Last week PolyGram reported operating profits of 10.6m for the first quarter of this year, compared with profits of 56.6m for the same period last year. Only PolyGram’s girl band All Saints and classical tenor Andrea Bocelli managed to sell more than 1 million albums in that period. President Alain Levy blamed flat music sales and forecast that the second quarter would not be much better.

“The industry is at a very uncertain point at the moment,” says SSB’s Jones. He says the demise of the supergroups means that, to keep margins up, record companies may have to release more new acts, and more tried and tested compilation tracks. The “Now that’s What I Call Music” series sell roughly 1 to 1.5 million copies each edition and two are released annually.

The music market has been kept buoyant over the past 15 years by people replacing vinyl albums with CDs. The end of this replacement cycle partly explains the slump.

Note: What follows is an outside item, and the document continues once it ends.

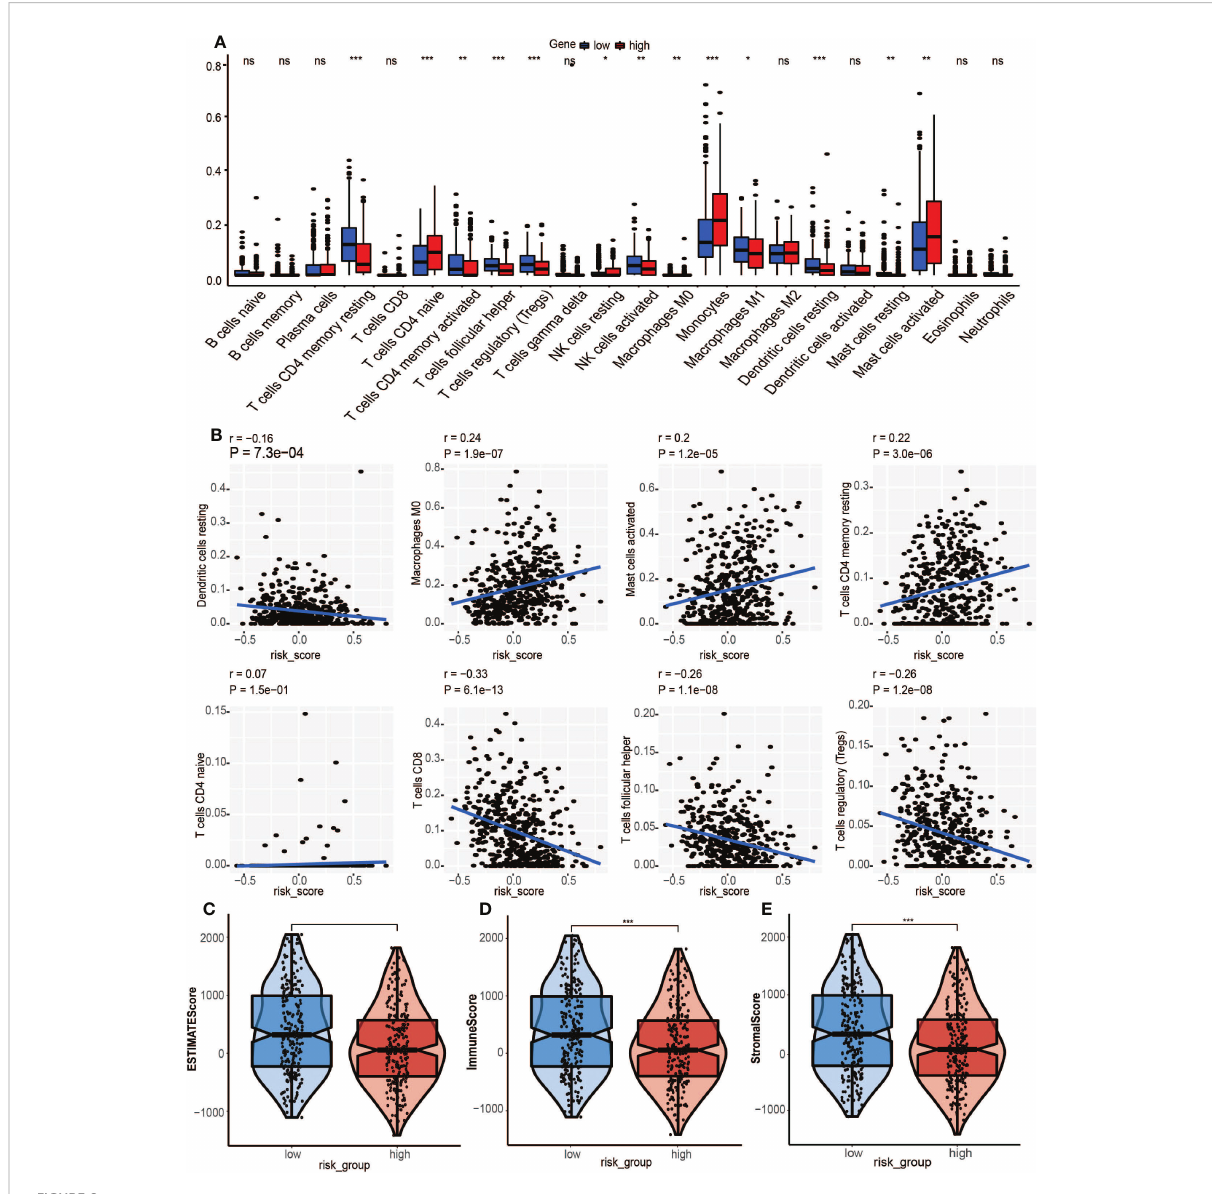
FIGURE 8 Association between tumor immunity and GRGPI scores in high and low GRGPI groups. (A) The 22 in fi ltrating immune cells are shown in boxplots. (B) Correlation analysis between 8 types of in fi ltrating immune cells and GRGPI scores. (C – E) Boxplots showing the correlation between GRGPI with ESTIMATE, immune, and stroma scores of HNSCC samples. (ns, not signi fi cant, *p < 0.05, **p < 0.01, ***p <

However, Jones thinks music sales can recover the underlying six per cent yearly growth they enjoyed between the early Seventies and mid-Nineties, when the market began to turn down. Youth unemployment in big European markets like Germany, France and Italy has affected music sales heavily. “Europe is beginning to come out of that and this will help sales,” says Jones.

One EMI insider thinks there is far too much doom and gloom written about the industry. She says: “All we need is another couple of hit bands to spark the industry again. That will turn things round. We all know what happened when Freddie Mercury died.”

Record sales went up. However, waiting for the death of a legendary recording artist is a poor business strategy. EMI’s share price has slumped from a 738p peak in August 1996 to 498p earlier this week. For EMI and its shareholders, it may make more sense to sell out to the highest bidder.